- **WRITTEN INSTRUCTION**: Rewrite every line of the records below as a numbered list, skipping any blank lines. Leave the pictures out of your answer.
## START MATERIAL SUPPLIED
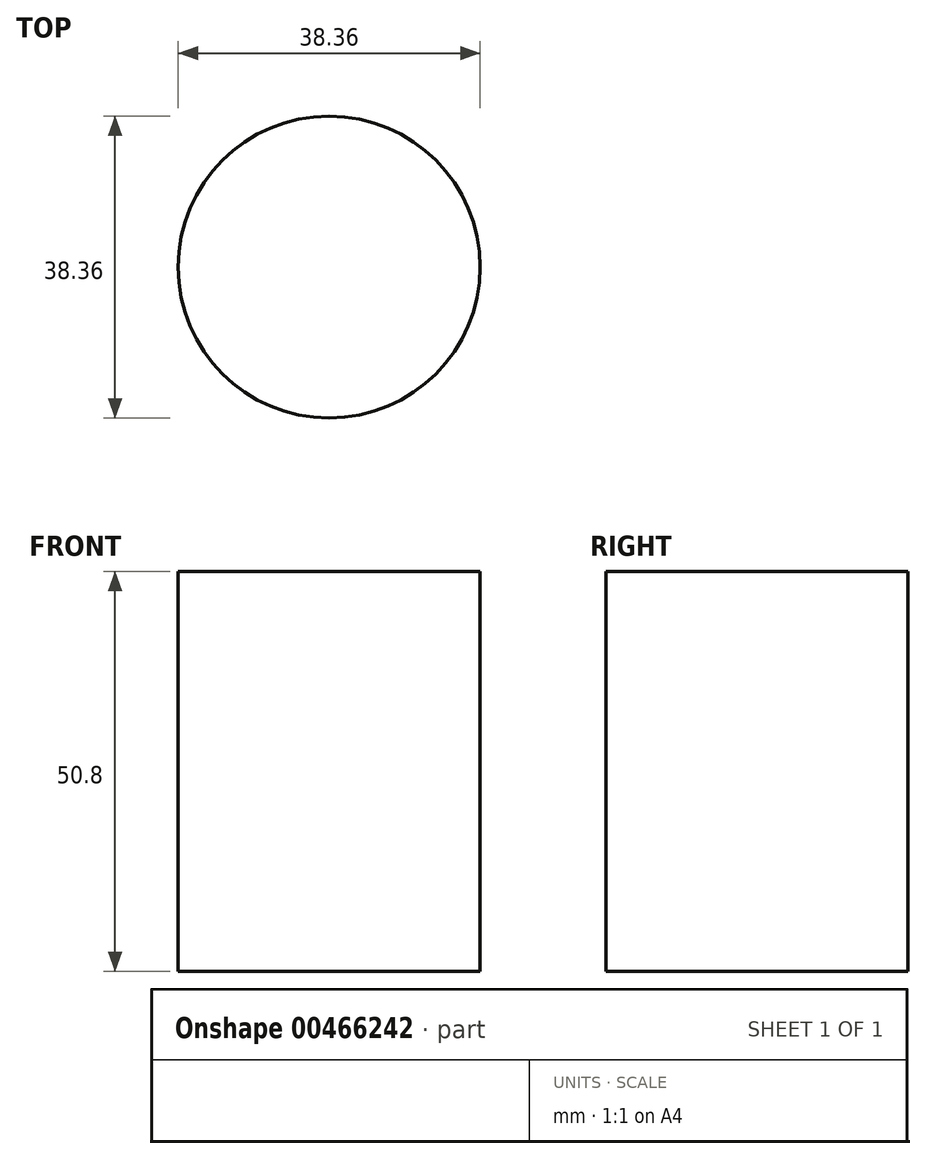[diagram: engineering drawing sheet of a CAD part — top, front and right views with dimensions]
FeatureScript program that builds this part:
annotation { "Feature Type Name" : "Feature", "Feature Type Description" : "" }
export const myFeature = defineFeature(function(context is Context, id is Id, definition is map)
    precondition{}
    {
        {
            var Q0;
            Q0=qCreatedBy(makeId("Top.planeOp"),FACE);
            var sketch = newSketch(context, id + "F0", { "sketchPlane" : qUnion([Q0])});
            skCircle(sketch, "E0", {"center": v(0, 0) * mm, "radius": 19.18 * mm});
            skSolve(sketch);
        }
        {
            var Q0;
            Q0 = qSketchRegion(id + "F0", true);
            extrude(context, id + "F1", {"entities" : qUnion([Q0]), "depth" : 50.8 * mm});
        }
    });
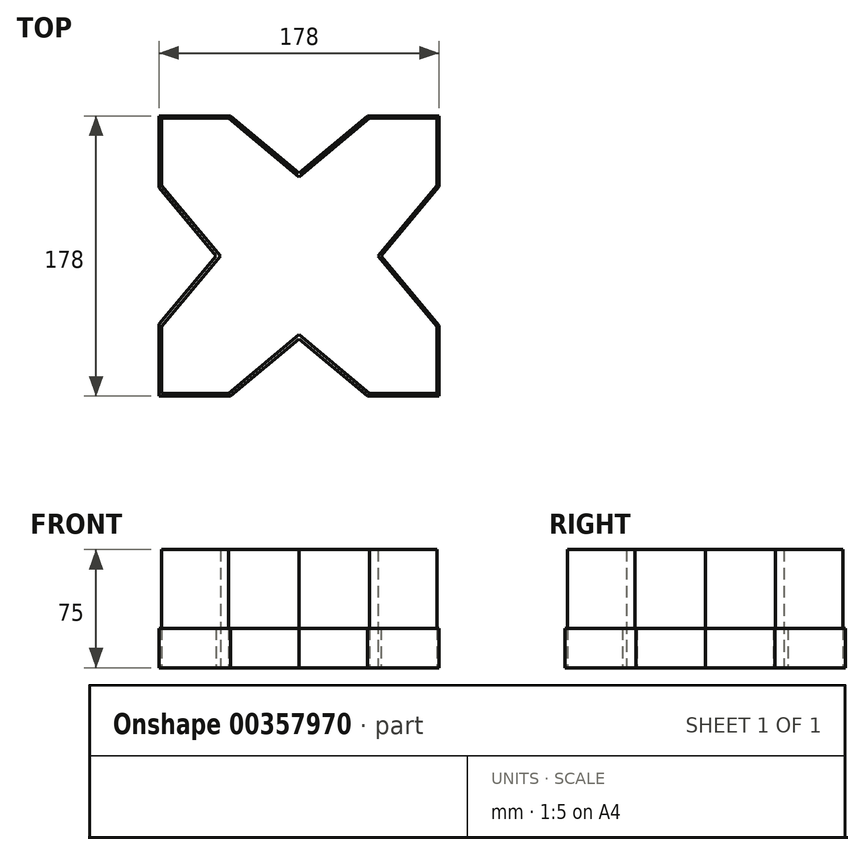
## END MATERIAL SUPPLIED
- **ANSWER TO THIS EXERCISE**:
1. [diagram: engineering drawing sheet of a CAD part — top, front and right views with dimensions]
2. FeatureScript program that builds this part:
3. annotation { "Feature Type Name" : "Feature", "Feature Type Description" : "" }
4. export const myFeature = defineFeature(function(context is Context, id is Id, definition is map)
5.     precondition{}
6.     {
7.         {
8.             var Q0;
9.             Q0=qCreatedBy(makeId("Top.planeOp"),FACE);
10.             var sketch = newSketch(context, id + "F0", { "sketchPlane" : qUnion([Q0])});
11.             skCircle(sketch, "E0", {"center": v(0, 0) * mm, "radius": 19.18 * mm});
12.             skSolve(sketch);
13.         }
14.         {
15.             var Q0;
16.             Q0 = qSketchRegion(id + "F0", true);
17.             extrude(context, id + "F1", {"entities" : qUnion([Q0]), "depth" : 50.8 * mm});
18.         }
19.     });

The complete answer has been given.